--- Saved data entries ---

○ ○ ○ ○

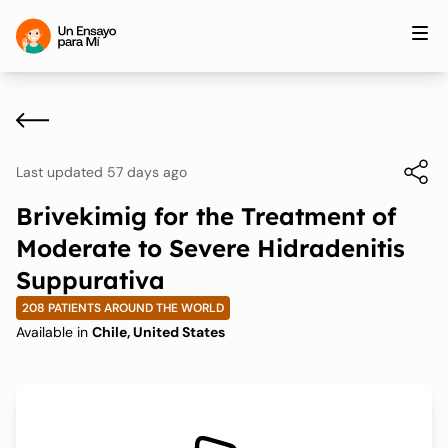
Last updated 57 days ago
Brivekimig for the Treatment of
Moderate to Severe Hidradenitis
Suppurativa
208 PATIENTS AROUND THE WORLD
Available in
Chile, United States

○ ○ ○ ○

--- Work to be completed ---
Give every line above again exactly, omitting whatever pictures appear.

--- Solution for this task ---
Last updated 57 days ago
Brivekimig for the Treatment of
Moderate to Severe Hidradenitis
Suppurativa
208 PATIENTS AROUND THE WORLD
Available in
Chile, United States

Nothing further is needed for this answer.